Судя по тому, как Кралечкин пишет о Деррида, о Киркегоре он стал бы писать в дневниках, а о Ницше — афоризмами... К тому же, напомним, любые эксперименты со стилем становятся со временем своего рода традицией, так что и Ницше для нас теперь — это уже определенная традиция философского письма, и её можно изучать как особую систему средств — вполне рациональным образом. В том, что Ницше — философ, хотя и выламывавшийся из философии, теперь, кажется, никто не сомневается. Когда-нибудь, наверное, никто не будет в этом сомневаться и относительно Деррида, который вне традиции не существует и чем дальше, тем четче признает это: работа деконструкции «необходимо предполагает память, поиск новых связей, историю философии, внутри которой мы находимся даже тогда, когда думаем, что из нее выходим», пишет Деррида в одном из малоизвестных своих текстов...

Деррида много играл словами, но этим он всегда подчеркивал мысль, а потому, несмотря на все экспериментальные выходы за пределы философии, оставался философом, заинтересованным в усилении и уточнении своей аргументации. При этом, разумеется, даже тезис о несамотождественности логоцентрической мысли — это тоже мысль, да еще какая! Что же касается автора послесловия, то он глух к мысли Деррида и совершенно не замечает ее сложной аналитики.

• ЗАДАНИЯ:
A. Ответьте на вопросы по отрывку о Деррида.
(i) В том, что какой мыслитель является философом, по словам отрывка, теперь никто не сомневается?
(ii) Что, согласно приведенной цитате из Деррида, необходимо предполагает работа деконструкции?
(iii) К чему, как сказано в отрывке, глух автор послесловия?
B. Перепечатайте из отрывка о Деррида часть, начиная со слов «Судя по тому, как» и заканчивая словами «малоизвестных своих текстов...».

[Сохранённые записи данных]
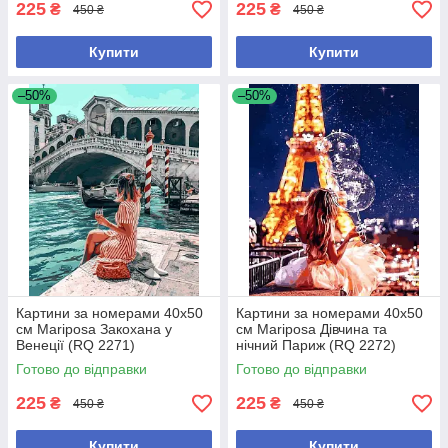
225
225
₴
₴
450 ₴
450 ₴
Купити
Купити
–50%
–50%
Картини за номерами 40х50
Картини за номерами 40х50
см Mariposa Закохана у
см Mariposa Дівчина та
Венеції (RQ 2271)
нічний Париж (RQ 2272)
Готово до відправки
Готово до відправки
225
225
₴
₴
450 ₴
450 ₴
Купити
Купити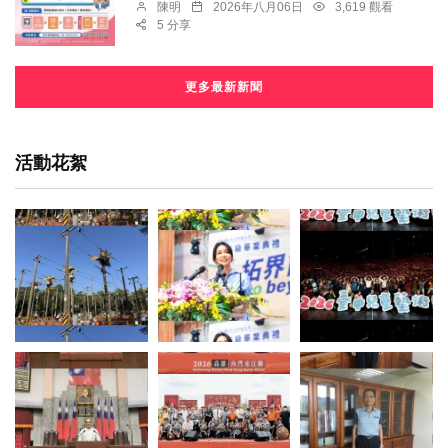
陳明
2026年八月06日
3,619 觀看
5 分享
更多最新新聞
活動花絮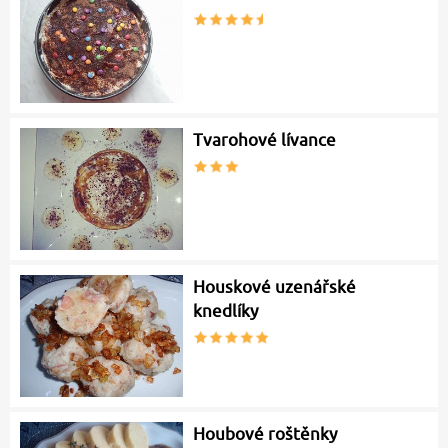
Tvarohové lívance
Houskové uzenářské
knedlíky
Houbové roštěnky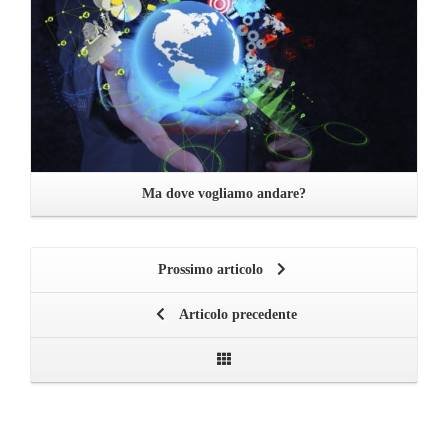
Ma dove vogliamo andare?
Prossimo articolo
Articolo precedente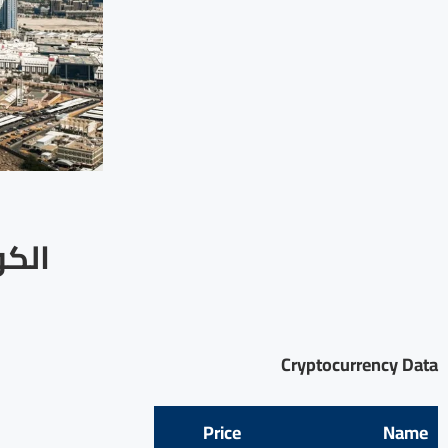
الكو
Cryptocurrency Data
Price
Name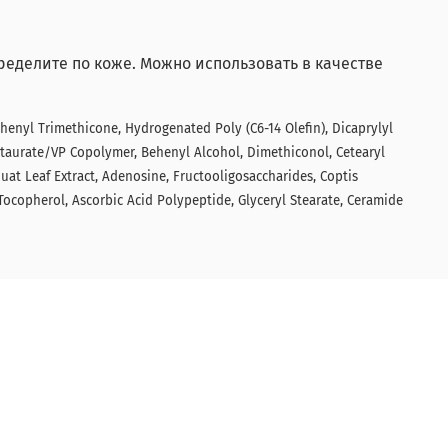
ределите по коже. Можно использовать в качестве
Phenyl Trimethicone, Hydrogenated Poly (C6-14 Olefin), Dicaprylyl
yltaurate/VP Copolymer, Behenyl Alcohol, Dimethiconol, Cetearyl
uat Leaf Extract, Adenosine, Fructooligosaccharides, Coptis
 Tocopherol, Ascorbic Acid Polypeptide, Glyceryl Stearate, Ceramide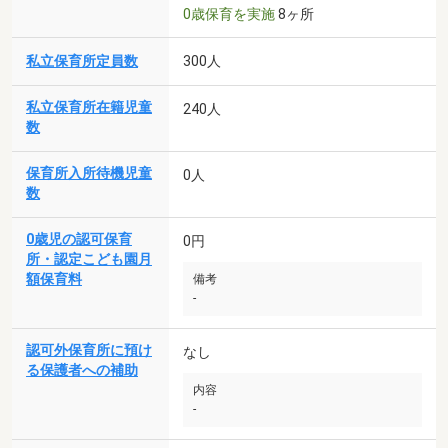
0歳保育を実施
8ヶ所
私立保育所定員数
300人
私立保育所在籍児童
240人
数
保育所入所待機児童
0人
数
0歳児の認可保育
0円
所・認定こども園月
額保育料
備考
-
認可外保育所に預け
なし
る保護者への補助
内容
-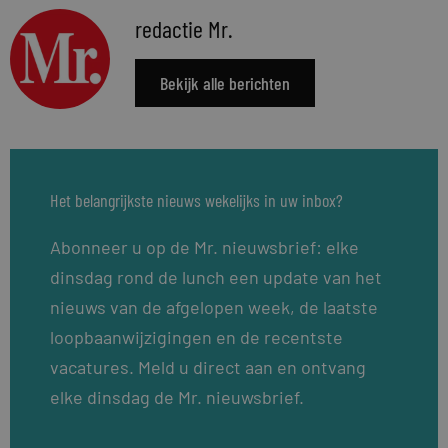
redactie Mr.
Bekijk alle berichten
Het belangrijkste nieuws wekelijks in uw inbox?
Abonneer u op de Mr. nieuwsbrief: elke
dinsdag rond de lunch een update van het
nieuws van de afgelopen week, de laatste
loopbaanwijzigingen en de recentste
vacatures. Meld u direct aan en ontvang
elke dinsdag de Mr. nieuwsbrief.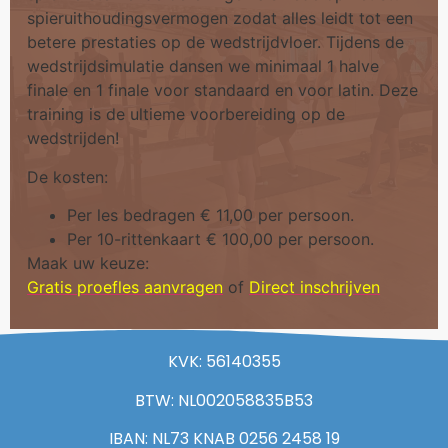
spieruithoudingsvermogen zodat alles leidt tot een
betere prestaties op de wedstrijdvloer. Tijdens de
wedstrijdsimulatie dansen we minimaal 1 halve
finale en 1 finale voor standaard en voor latin. Deze
training is de ultieme voorbereiding op de
wedstrijden!
De kosten:
Per les bedragen € 11,00 per persoon.
Per 10-rittenkaart € 100,00 per persoon.
Maak uw keuze:
Gratis proefles aa
nvragen
of
Direct inschrijven
KVK: 56140355
BTW: NL002058835B53
IBAN: NL73 KNAB 0256 2458 19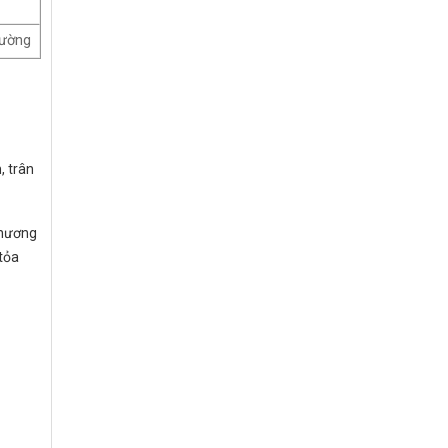
rường
, trân
 thương
 tỏa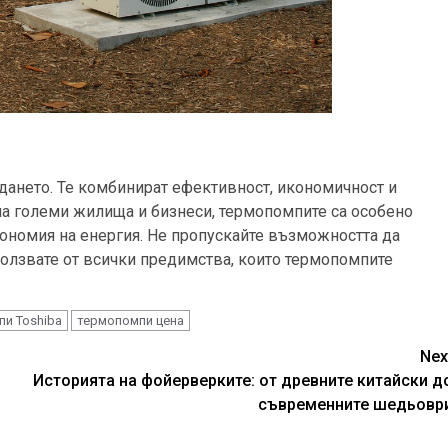
дането. Те комбинират ефективност, икономичност и
 на големи жилища и бизнеси, термопомпите са особено
кономия на енергия. Не пропускайте възможността да
ползвате от всички предимства, които термопомпите
и Toshiba
термопомпи цена
Nex
Историята на фойерверките: от древните китайски д
съвременните шедьовр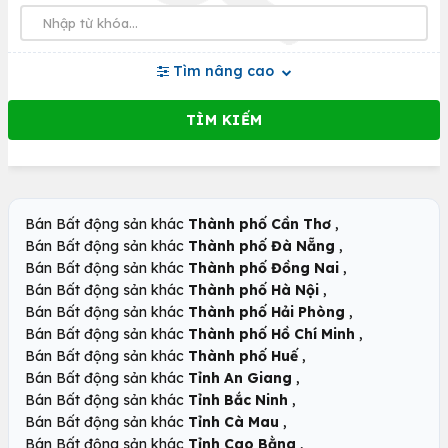
Tìm nâng cao
,
Bán Bất động sản khác
Thành phố Cần Thơ
,
Bán Bất động sản khác
Thành phố Đà Nẵng
,
Bán Bất động sản khác
Thành phố Đồng Nai
,
Bán Bất động sản khác
Thành phố Hà Nội
,
Bán Bất động sản khác
Thành phố Hải Phòng
,
Bán Bất động sản khác
Thành phố Hồ Chí Minh
,
Bán Bất động sản khác
Thành phố Huế
,
Bán Bất động sản khác
Tỉnh An Giang
,
Bán Bất động sản khác
Tỉnh Bắc Ninh
,
Bán Bất động sản khác
Tỉnh Cà Mau
,
Bán Bất động sản khác
Tỉnh Cao Bằng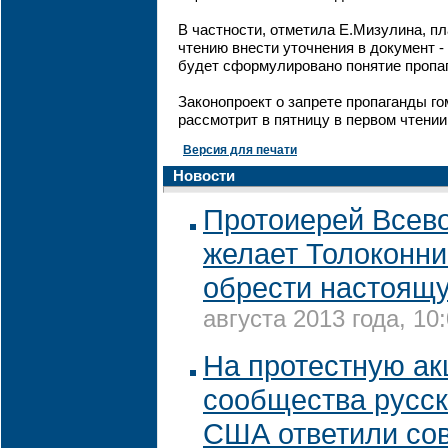
В частности, отметила Е.Мизулина, пл
чтению внести уточнения в документ -
будет сформулировано понятие пропа
Законопроект о запрете пропаганды г
рассмотрит в пятницу в первом чтении
Версия для печати
Новости
Протоиерей Всев
желает Толоконни
обрести настоящ
августа 2013 года, 10
На протестную а
сообщества русс
США ответили со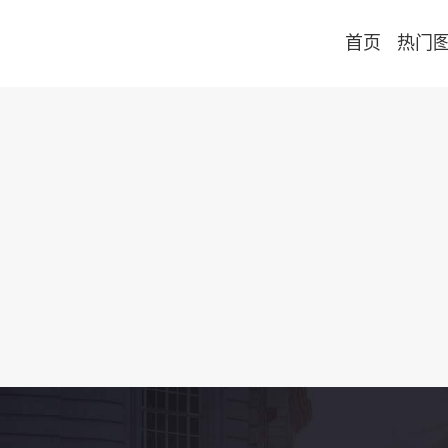
首页
热门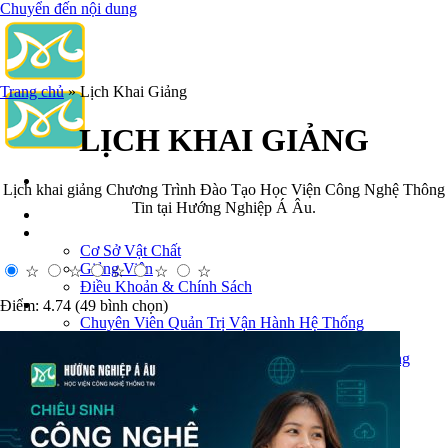
Chuyển đến nội dung
Trang chủ
»
Lịch Khai Giảng
LỊCH KHAI GIẢNG
Lịch khai giảng Chương Trình Đào Tạo Học Viện Công Nghệ Thông
Tin tại Hướng Nghiệp Á Âu.
Trang Chủ
Giới Thiệu
Cơ Sở Vật Chất
Giảng Viên
☆
☆
☆
☆
☆
Điều Khoản & Chính Sách
Khóa Đào Tạo
Điểm: 4.74 (49 bình chọn)
Chuyên Viên Quản Trị Vận Hành Hệ Thống
An Ninh Mạng (Network Security)
Chuyên Viên Quản Trị Hệ Thống & An Ninh Mạng
Quản trị Vận Hành Microsoft Azure
Quản Trị Hệ Thống LINUX
Học Phân Tích Dữ Liệu
Phân Tích Dữ Liệu (Data Analyst)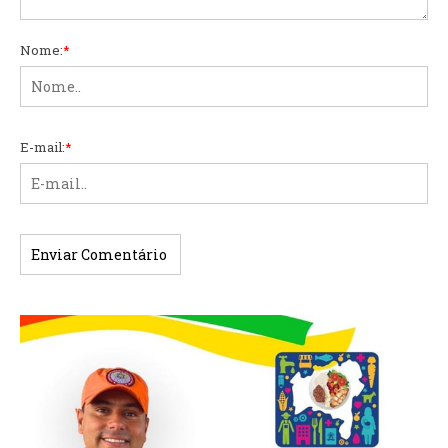
Nome:
*
E-mail:
*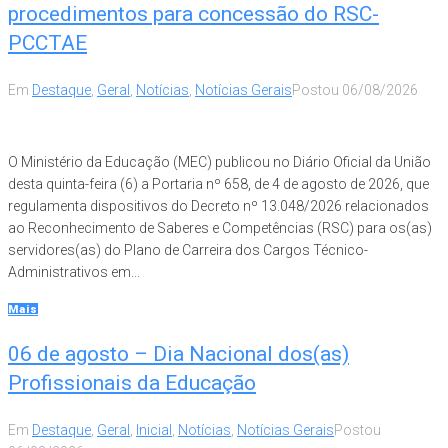
procedimentos para concessão do RSC-
PCCTAE
Em
Destaque
,
Geral
,
Notícias
,
Notícias Gerais
Postou
06/08/2026
O Ministério da Educação (MEC) publicou no Diário Oficial da União
desta quinta-feira (6) a Portaria nº 658, de 4 de agosto de 2026, que
regulamenta dispositivos do Decreto nº 13.048/2026 relacionados
ao Reconhecimento de Saberes e Competências (RSC) para os(as)
servidores(as) do Plano de Carreira dos Cargos Técnico-
Administrativos em...
Mais
06 de agosto – Dia Nacional dos(as)
Profissionais da Educação
Em
Destaque
,
Geral
,
Inicial
,
Notícias
,
Notícias Gerais
Postou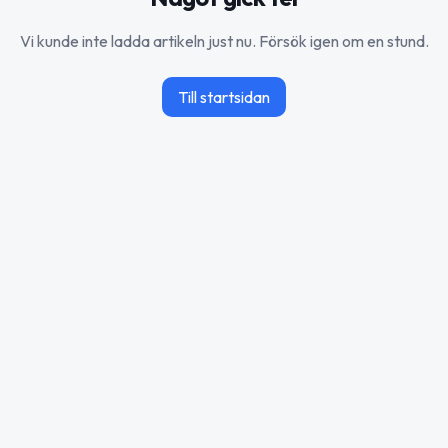
Vi kunde inte ladda artikeln just nu. Försök igen om en stund.
Till startsidan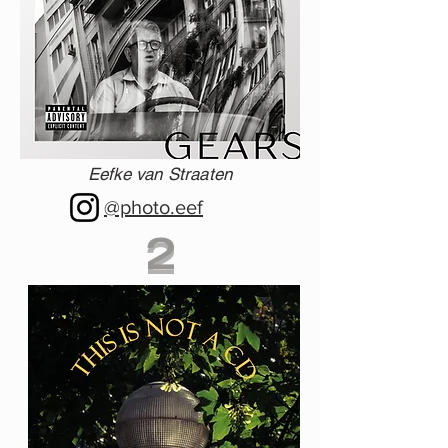
Eefke van Straaten
@photo.eef
2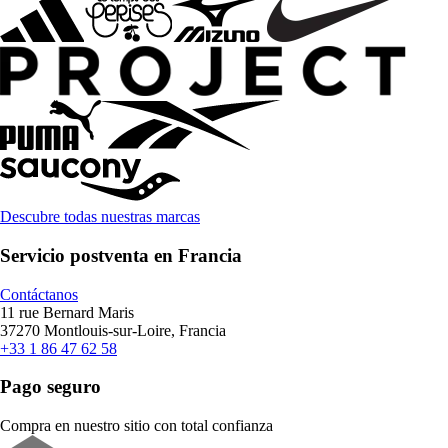
Descubre todas nuestras marcas
Servicio postventa en Francia
Contáctanos
11 rue Bernard Maris
37270 Montlouis-sur-Loire, Francia
+33 1 86 47 62 58
Pago seguro
Compra en nuestro sitio con total confianza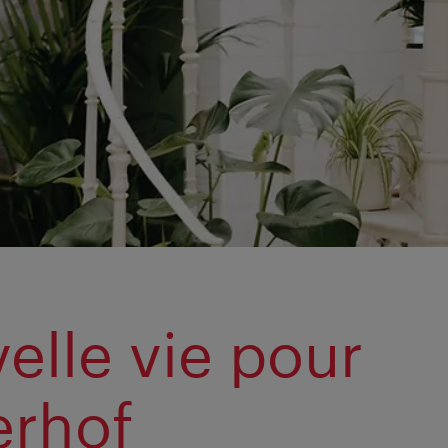
elle vie pour
erhof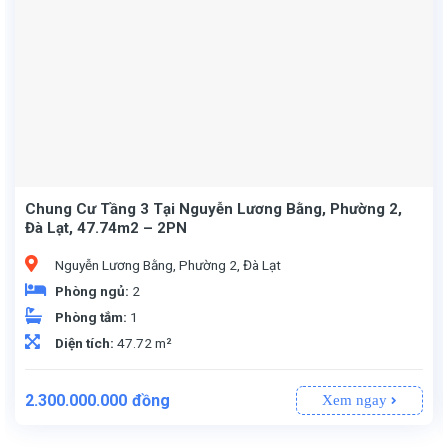
Chung Cư Tầng 3 Tại Nguyễn Lương Bằng, Phường 2,
Đà Lạt, 47.74m2 – 2PN
Nguyễn Lương Bằng, Phường 2, Đà Lạt
Phòng ngủ:
2
Phòng tắm:
1
Diện tích:
47.72 m²
2.300.000.000
đồng
Xem ngay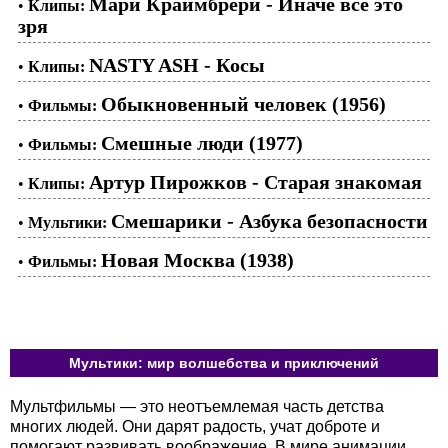
Мари Краймбрери - Иначе все это
•
Клипы:
зря
NASTY ASH - Косы
•
Клипы:
Обыкновенный человек (1956)
•
Фильмы:
Смешные люди (1977)
•
Фильмы:
Артур Пирожков - Старая знакомая
•
Клипы:
Смешарики - Азбука безопасности
•
Мультики:
Новая Москва (1938)
•
Фильмы:
Мультики: мир волшебства и приключений
Мультфильмы — это неотъемлемая часть детства
многих людей. Они дарят радость, учат доброте и
помогают развивать воображение. В мире анимации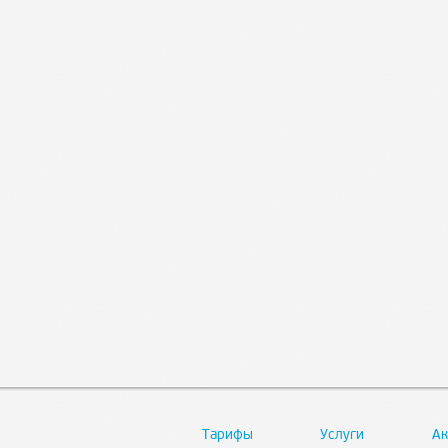
Тарифы
Услуги
Ак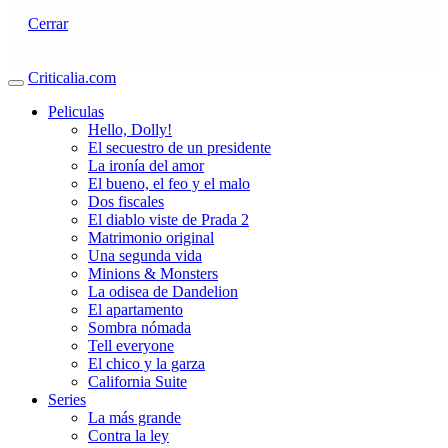
Cerrar
Criticalia.com
Peliculas
Hello, Dolly!
El secuestro de un presidente
La ironía del amor
El bueno, el feo y el malo
Dos fiscales
El diablo viste de Prada 2
Matrimonio original
Una segunda vida
Minions & Monsters
La odisea de Dandelion
El apartamento
Sombra nómada
Tell everyone
El chico y la garza
California Suite
Series
La más grande
Contra la ley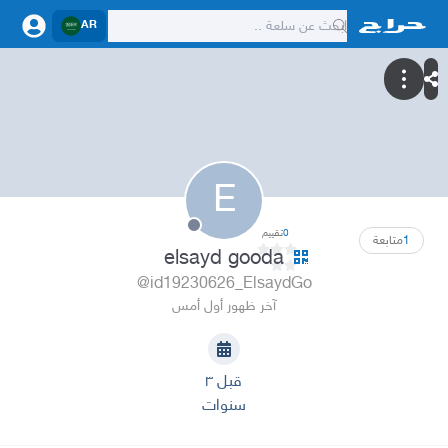
AR
E
0
تقييم
1
متابعة
elsayd gooda
@id19230626_ElsaydGo
آخر ظهور أول أمس
قبل ٣
سنوات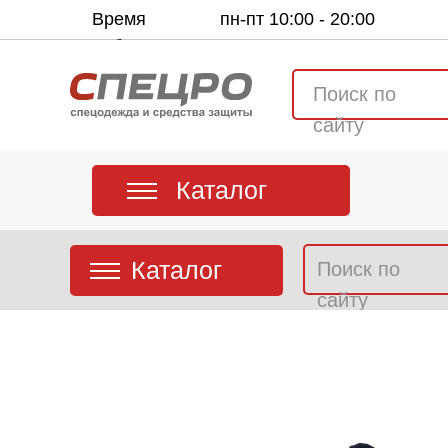
Время
пн-пт 10:00 - 20:00
работы:
Поиск по
сайту
Каталог
Каталог
Поиск по
сайту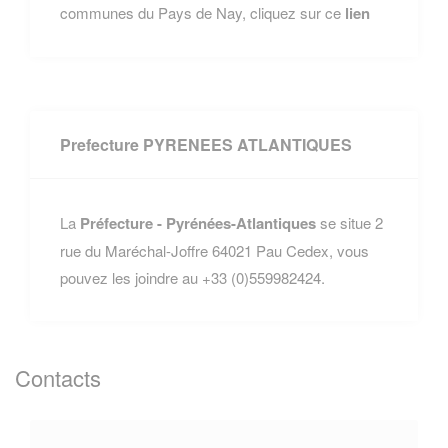
communes du Pays de Nay, cliquez sur ce
lien
Prefecture PYRENEES ATLANTIQUES
La
Préfecture - Pyrénées-Atlantiques
se situe 2
rue du Maréchal-Joffre 64021 Pau Cedex, vous
pouvez les joindre au +33 (0)559982424.
Contacts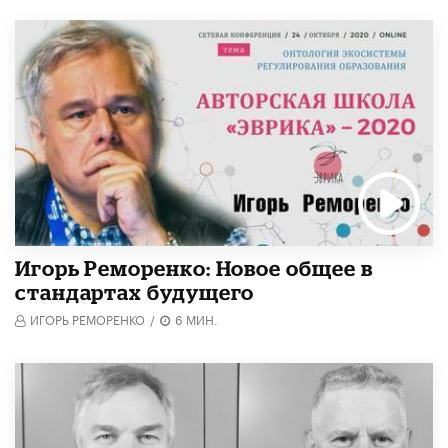
Игорь Реморенко: Новое общее в
стандартах будущего
ИГОРЬ РЕМОРЕНКО
/
6 МИН.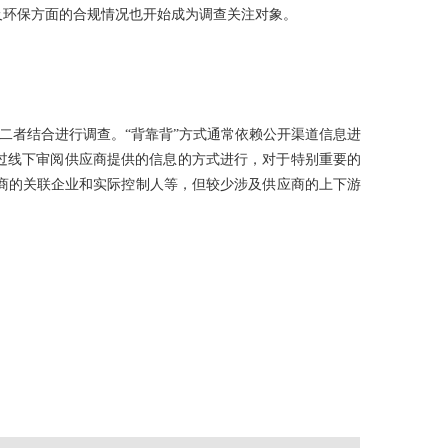
及环保方面的合规情况也开始成为调查关注对象。
二者结合进行调查。“背靠背”方式通常依赖公开渠道信息进
过线下审阅供应商提供的信息的方式进行，对于特别重要的
商的关联企业和实际控制人等，但较少涉及供应商的上下游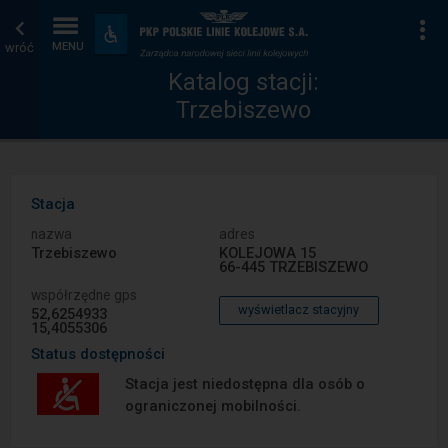
Katalog
Strona
Na
Dostępność
i
wróć
MENU
stacji
główna
udogodnienia
Katalog stacji:
Trzebiszewo
Stacja
nazwa
adres
Trzebiszewo
KOLEJOWA 15
66-445 TRZEBISZEWO
współrzędne gps
wyświetlacz stacyjny
52,6254933
15,4055306
Status dostępności
Stacja jest niedostępna dla osób o
ograniczonej mobilności.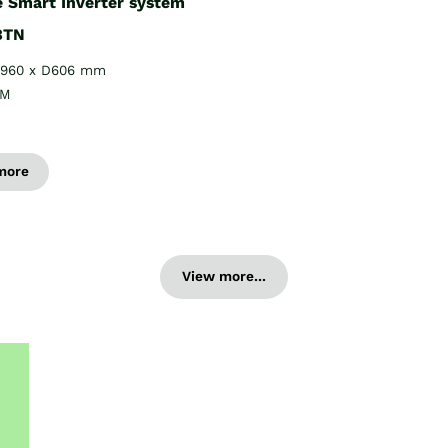
 Smart Inverter system
BTN
H960 x D606 mm
PM
more
View more...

• ОТВЕТЫ ПО ЗАДАНИЯМ:
A.
(i) Ницше.
(ii) Память, поиск новых связей и историю философии, внутри которой мы находимся даже тогда, когда думаем, что из нее выходим.
(iii) К мысли Деррида.

B.
Судя по тому, как Кралечкин пишет о Деррида, о Киркегоре он стал бы писать в дневниках, а о Ницше — афоризмами... К тому же, напомним, любые эксперименты со стилем становятся со временем своего рода традицией, так что и Ницше для нас теперь — это уже определенная традиция философского письма, и её можно изучать как особую систему средств — вполне рациональным образом. В том, что Ницше — философ, хотя и выламывавшийся из философии, теперь, кажется, никто не сомневается. Когда-нибудь, наверное, никто не будет в этом сомневаться и относительно Деррида, который вне традиции не существует и чем дальше, тем четче признает это: работа деконструкции «необходимо предполагает память, поиск новых связей, историю философии, внутри которой мы находимся даже тогда, когда думаем, что из нее выходим», пишет Деррида в одном из малоизвестных своих текстов...